22 A Mixture of Both The market is highly efficient in production of wanted goods and services. The government acts as a maintainer of balance in the economy. Makes sure the market does not go to excesses either in underproduction or overproduction. Regulates production to ensure that goods and services are safe. Acts to redress excessive inequalities. Now blend the two. Emphasize excesses: excessive pollution, unsafe products, etc. Introduce the safety net. Talk about those groups who don’t get products in the market system.

23 What Mix Is Best? Few governments have relied exclusively on either pure market or pure government to manage the economy. Public opinion around the world indicates that the free-market economic system is best. The Index of Economic Freedom ranks nations according to economic freedom. Market-dominated economies rank high; government-run economies rank low. There is plenty of ammo here for a good discussion about how different countries organize themselves.

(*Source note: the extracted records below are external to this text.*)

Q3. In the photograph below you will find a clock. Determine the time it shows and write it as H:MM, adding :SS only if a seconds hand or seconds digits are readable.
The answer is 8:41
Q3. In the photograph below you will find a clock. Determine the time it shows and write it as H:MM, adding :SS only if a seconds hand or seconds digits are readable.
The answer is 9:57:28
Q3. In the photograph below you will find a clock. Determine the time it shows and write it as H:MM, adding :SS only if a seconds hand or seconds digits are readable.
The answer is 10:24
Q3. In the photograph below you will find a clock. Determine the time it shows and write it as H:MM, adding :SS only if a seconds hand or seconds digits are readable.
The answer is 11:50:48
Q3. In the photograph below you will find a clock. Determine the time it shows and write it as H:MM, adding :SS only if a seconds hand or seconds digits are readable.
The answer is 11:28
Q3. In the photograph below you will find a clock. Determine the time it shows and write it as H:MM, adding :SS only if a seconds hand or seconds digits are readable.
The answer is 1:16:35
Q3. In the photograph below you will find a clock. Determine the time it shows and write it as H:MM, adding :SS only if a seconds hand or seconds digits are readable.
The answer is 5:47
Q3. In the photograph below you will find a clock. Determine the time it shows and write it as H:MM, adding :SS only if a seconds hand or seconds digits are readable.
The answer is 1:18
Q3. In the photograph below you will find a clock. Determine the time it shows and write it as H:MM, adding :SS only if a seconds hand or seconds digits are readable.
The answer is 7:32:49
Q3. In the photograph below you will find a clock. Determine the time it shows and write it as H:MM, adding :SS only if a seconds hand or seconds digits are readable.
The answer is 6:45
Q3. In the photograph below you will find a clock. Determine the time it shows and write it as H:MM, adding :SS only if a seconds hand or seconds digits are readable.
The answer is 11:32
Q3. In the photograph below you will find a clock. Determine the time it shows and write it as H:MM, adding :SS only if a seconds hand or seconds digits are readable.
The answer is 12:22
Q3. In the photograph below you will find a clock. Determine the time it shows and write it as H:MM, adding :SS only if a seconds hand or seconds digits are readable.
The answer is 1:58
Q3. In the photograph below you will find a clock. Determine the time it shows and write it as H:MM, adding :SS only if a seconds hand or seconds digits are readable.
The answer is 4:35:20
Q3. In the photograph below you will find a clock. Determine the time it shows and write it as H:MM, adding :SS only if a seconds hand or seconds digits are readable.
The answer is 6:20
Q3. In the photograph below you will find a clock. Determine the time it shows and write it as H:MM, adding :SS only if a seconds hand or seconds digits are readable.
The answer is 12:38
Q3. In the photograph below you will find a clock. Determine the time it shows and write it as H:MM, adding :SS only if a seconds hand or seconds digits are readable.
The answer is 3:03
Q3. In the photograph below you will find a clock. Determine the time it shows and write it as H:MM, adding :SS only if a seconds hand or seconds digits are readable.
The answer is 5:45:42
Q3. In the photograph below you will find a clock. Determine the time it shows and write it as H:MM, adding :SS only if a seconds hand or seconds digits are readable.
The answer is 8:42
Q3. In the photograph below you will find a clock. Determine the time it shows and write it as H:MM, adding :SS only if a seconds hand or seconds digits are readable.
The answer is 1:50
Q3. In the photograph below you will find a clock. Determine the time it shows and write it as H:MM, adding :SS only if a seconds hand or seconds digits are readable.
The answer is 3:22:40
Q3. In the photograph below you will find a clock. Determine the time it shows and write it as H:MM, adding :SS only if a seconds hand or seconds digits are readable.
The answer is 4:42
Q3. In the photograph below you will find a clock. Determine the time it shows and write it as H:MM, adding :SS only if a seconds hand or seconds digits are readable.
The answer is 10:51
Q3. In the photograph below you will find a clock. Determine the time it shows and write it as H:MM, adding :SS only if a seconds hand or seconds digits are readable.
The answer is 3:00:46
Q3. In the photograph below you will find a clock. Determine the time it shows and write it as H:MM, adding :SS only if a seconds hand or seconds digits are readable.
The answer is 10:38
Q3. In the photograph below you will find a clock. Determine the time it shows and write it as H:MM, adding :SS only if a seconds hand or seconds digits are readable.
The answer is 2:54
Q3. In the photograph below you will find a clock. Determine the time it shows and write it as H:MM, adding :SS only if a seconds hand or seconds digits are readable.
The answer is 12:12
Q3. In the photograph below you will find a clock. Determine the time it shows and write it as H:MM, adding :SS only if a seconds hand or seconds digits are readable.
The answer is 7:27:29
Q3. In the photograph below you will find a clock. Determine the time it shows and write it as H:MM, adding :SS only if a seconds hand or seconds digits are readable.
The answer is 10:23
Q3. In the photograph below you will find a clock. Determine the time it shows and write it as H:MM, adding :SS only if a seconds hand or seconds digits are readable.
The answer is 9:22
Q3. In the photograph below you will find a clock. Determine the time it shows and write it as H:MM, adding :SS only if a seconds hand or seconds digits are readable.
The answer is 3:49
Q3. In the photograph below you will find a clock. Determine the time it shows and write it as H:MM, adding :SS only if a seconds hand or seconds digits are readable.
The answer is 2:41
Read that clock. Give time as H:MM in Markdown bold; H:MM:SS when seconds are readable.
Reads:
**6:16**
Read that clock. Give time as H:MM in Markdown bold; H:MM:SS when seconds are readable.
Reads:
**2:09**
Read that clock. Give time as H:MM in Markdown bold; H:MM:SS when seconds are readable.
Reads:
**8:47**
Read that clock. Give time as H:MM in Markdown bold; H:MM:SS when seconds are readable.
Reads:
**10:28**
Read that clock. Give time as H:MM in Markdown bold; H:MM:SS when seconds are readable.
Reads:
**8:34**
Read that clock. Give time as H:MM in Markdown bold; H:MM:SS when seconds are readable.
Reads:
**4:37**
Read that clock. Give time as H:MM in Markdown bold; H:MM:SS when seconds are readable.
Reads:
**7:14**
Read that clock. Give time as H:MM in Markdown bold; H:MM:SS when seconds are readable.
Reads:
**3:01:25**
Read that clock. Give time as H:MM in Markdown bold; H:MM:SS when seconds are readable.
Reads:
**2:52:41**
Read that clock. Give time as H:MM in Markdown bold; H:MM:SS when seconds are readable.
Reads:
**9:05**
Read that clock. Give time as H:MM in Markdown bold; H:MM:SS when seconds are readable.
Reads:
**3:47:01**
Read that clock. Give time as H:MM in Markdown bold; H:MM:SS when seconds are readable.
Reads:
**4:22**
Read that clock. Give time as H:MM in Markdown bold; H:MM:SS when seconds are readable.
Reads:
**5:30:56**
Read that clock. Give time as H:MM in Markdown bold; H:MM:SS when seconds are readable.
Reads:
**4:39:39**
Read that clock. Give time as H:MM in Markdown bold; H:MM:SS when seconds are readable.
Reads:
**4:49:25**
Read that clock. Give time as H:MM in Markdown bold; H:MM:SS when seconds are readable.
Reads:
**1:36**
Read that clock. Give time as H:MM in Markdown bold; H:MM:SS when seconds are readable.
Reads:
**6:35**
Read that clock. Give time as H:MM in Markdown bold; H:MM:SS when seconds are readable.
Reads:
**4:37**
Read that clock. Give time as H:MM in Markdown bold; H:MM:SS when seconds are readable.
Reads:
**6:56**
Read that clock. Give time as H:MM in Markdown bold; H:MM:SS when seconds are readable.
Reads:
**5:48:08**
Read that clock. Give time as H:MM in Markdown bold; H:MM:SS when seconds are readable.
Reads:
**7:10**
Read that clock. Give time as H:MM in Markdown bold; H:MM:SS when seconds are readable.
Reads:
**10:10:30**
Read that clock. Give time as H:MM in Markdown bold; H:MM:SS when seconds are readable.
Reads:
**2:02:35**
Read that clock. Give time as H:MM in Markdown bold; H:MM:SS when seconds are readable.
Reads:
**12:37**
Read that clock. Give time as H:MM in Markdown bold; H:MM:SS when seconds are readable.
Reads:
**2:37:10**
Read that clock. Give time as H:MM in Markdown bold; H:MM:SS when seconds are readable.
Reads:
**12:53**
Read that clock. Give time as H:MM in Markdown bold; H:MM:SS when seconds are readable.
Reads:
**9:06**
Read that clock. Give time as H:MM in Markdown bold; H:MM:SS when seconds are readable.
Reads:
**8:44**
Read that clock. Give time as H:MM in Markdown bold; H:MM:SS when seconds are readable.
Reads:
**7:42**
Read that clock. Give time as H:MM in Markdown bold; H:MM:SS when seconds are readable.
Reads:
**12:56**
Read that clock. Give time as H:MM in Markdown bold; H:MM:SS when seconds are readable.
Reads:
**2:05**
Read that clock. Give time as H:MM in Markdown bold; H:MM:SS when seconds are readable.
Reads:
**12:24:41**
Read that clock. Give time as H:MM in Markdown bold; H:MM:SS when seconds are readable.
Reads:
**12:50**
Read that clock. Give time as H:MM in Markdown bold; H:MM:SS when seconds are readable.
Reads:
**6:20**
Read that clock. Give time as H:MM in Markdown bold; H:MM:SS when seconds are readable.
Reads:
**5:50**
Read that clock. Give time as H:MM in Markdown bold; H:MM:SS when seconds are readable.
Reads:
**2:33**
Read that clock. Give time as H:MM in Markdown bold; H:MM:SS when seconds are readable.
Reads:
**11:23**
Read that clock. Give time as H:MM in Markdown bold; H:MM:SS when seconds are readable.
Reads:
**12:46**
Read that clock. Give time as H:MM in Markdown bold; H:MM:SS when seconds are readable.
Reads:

24 Market Failure and Government Failure
If the market does not produce the mix of goods that society desires, market failure is said to occur. This provides an opening for government to step in. If government can move us closer to the mix society desires, the intervention is successful. However, government can do the opposite, or impose such high costs that the market simply ceases to produce. This is government failure. “We elected you people to go to Washington to fix our problems. Why haven’t you done so?” Someone said that the government can tackle any problem, but the cost of doing so will always be high. And there is no guarantee that the government will succeed in fixing the problem.

25 What Economics Is All About
Society and its leaders set the nation’s economic goals. Economics focuses on the means of achieving those goals. Macroeconomics will focus on “big picture” economics while microeconomics will focus on economic interactions of consumers and producers. This is a brief overview of macro.

26 Types of Economic Analysis
Positive analysis in economics focuses on “what is” and is based on facts. Normative analysis focuses on “what should be” and is based on opinions and judgments. You really need to contrast the difference between facts and opinions. “The unemployment rate is 10%” versus “the unemployment rate is too high.”